In Berlin lässt sich gut beobachten, was wirklich zusammengewachsen und wo nach wie vor Trennendes sichtbar ist. Entlang des ehemaligen Mauerstreifens in Mitte befindet sich an der Niederkirchnerstraße ein von Touristen viel besuchter Überrest der Berliner Mauer. Die Diskussionen über ihren Erhalt als Denkmal und die Markierung des ehemaligen Grenzstreifens verliefen kontrovers zwischen Erinnerungskultur und dem Bedürfnis, die Dokumente an die einschränkenden Erfahrungen des Alltags zu tilgen.
Markante Touristenmagnete wie der ehemalige Checkpoint Charlie oder der Potsdamer Platz erinnern an Disneyland oder sind zu Orten des Kommerzes geworden.

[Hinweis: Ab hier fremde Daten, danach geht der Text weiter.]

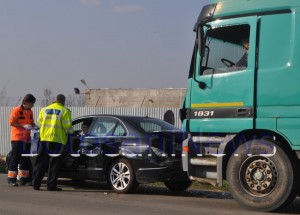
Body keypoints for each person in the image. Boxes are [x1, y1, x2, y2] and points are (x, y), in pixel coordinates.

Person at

Anders die Stele zum Gedenken an den Mauertoten Peter Fechter. Es ist ein Ort der gemeinsamen Erinnerung an die Konfrontation beider politische Systeme im Kalten Krieg auf Kosten menschlicher Schicksale.
An der Bernauer Straße ist eine Gedenklandschaft auf dem ehemaligen Mauerstreifen entstanden. Interessant ist, wie sich die Menschen heute in den Stadtteilen beiderseits der alten Trennungslinie fühlen: Die Mauer ist fast weg, aber es scheint sich im Nachgang ein sozialer und mentaler Gegensatz etabliert zu haben: Neuberliner*innen in renovierten Alt- oder in Neubauten, die sich gegen die Bewohner*innen im sozialen Wohnungsbau im benachbarten Wedding abgrenzen. In Prenzlauer Berg, nach der Vereinigung das größte Sanierungsgebiet Europas, wohnt kaum noch jemand mit Ost-Berliner Familiengeschichte. Auf der ehemaligen „Frontinsel West-Berlin“ hingegen gibt es Stadtteile, wo die Zeit stehen geblieben zu sein scheint.
Der Palast der Republik, auch ein Ort der Begegnung von Ost und West, musste dem Humboldt Forum weichen.
Nach den Wahlen am letzten Sonntag werden sich demnächst der neue Bundestag und das Berliner Abgeordnetenhaus zusammensetzen: Ehemals Ost und West haben unterschiedlich gewählt. Drücken sich in den neuen Parlamenten eher Gegensätze oder Gemeinsamkeiten aus?